Finally found a way to make 260-pound rush specialist Charles Harris flinch.
While being approached for an interview request coming off the practice field Thursday, the Miami Dolphins’ No. 1 draft pick stopped short. He searched the field for one of the team’s media relations staffers. He wanted to know if it was allowed to speak to a reporter without prior approval, if it was within the Dolphins’ protocols.
No big deal, right? I mean, on the long list of things that a prized rookie could mess up … well, just think of Dion Jordan, the defensive end who once was projected to collect stacks and stacks of sacks for the Dolphins.
Jordan’s name was in the news again this week over an unexpected knee surgery that’s keeping him from practicing with the Seattle Seahawks. What else is new? Miami is still trying to get over their utter waste of the No. 3 overall pick in the 2013 draft on a player who kept getting suspended under the NFL’s substance abuse policy and never seemed to be ready to play.
It’s not supposed to work that way with an investment like that. What you’re looking for are solid first impressions from any first-rounder.
What you’re looking for is Harris, who has made it through mini-camp just fine and hopes between now and training camp in late July to train with Jason Taylor, the Dolphins’ all-time sack leader and a 2017 inductee to the Pro Football Hall of Fame.
“I’ll just do whatever he tells me to do,” said Harris, who approached Taylor at an offseason team function and hopes to get together in the coming weeks with DeMarcus Ware, another retired Pro Bowl pass rusher.
“Anybody who is great at what they do, I want to be great at what I do. I don’t care if it was Floyd Mayweather. I’d ask him to get into the ring. I don’t care what it is.”
Jordan never seemed to get beyond the draft-day celebration phase. Defensive tackle Jordan Phillips, Miami’s second-round pick in 2015, has been slow, too, in adopting the consistent effort and focus that are required to excel at this level.
Harris shows none of these lethargic signs.

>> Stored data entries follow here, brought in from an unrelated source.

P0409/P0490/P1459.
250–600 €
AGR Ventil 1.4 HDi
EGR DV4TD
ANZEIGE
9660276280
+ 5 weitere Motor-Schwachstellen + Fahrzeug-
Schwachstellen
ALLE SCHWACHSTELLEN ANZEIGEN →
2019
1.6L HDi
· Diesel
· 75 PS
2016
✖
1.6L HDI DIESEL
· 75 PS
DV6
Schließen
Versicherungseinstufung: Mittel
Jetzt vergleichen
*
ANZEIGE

As a matter of fact, on the April night when Miami spent the No. 22 pick in the draft on him, the former Missouri star strived to separate himself from first-rounders who believe they have already reached their ultimate goal, telling reporters, “I’m going to come into the league and I’m going to dominate. I don’t have the same mind-set as everybody else. I’m not trying to just make it there, I’m trying to get there, stay there, dominate, feed my family — everything, for real.”
There are more than just words here. From the start of offseason workouts, Dolphins coach Adam Gase has expressed satisfaction with Harris’ energy and his readiness to move beyond the basics.
“He’s really done a good job of trying to implement the techniques we’re asking him to do,” Gase said, “and doing everything in the run game (and) passing game exactly what he’s coached to do.”
It’s a continuing challenge for Harris, who played basketball and not football until his junior year of high school, to prove that he belongs. When first at Missouri, he didn’t know what to do during basic drills because, he said, “in high school all I did was just chase the quarterback around.”
On one of his first visits to the Dolphins training facility in Davie, Harris said, “I feel like everything is repeating itself. Coming out of high school, I was a zero star. I know how it feels to be at the bottom. I have the same mind-set now.”
Helping his mother Deborah Clark, who has multiple sclerosis, is on Harris’ mind, too. He was home with her in Missouri on draft night rather than absorbing the entire first-round fashion show at Philadelphia.
Where this story goes next is a function of Harris’ maturation as a player. Cameron Wake and Andre Branch will be Miami’s starting defensive ends to start the season. The plan is for Harris to rotate in on passing downs and, eventually, push for starting time.
“Physically, he’s very gifted, explosive, aggressive,” Wake said. “Playing this position there’s no other way that you can be successful unless you have those tools.”
More tools will be added during training camp, plus the pads and the contact that are allowed during that period. Everything up until now has been a warmup.
Compare it, though, to Jordan, who during his time with Miami never even made it to the preheat setting.
This time, the Dolphins have a pass rusher who’s actually in a rush to earn his money.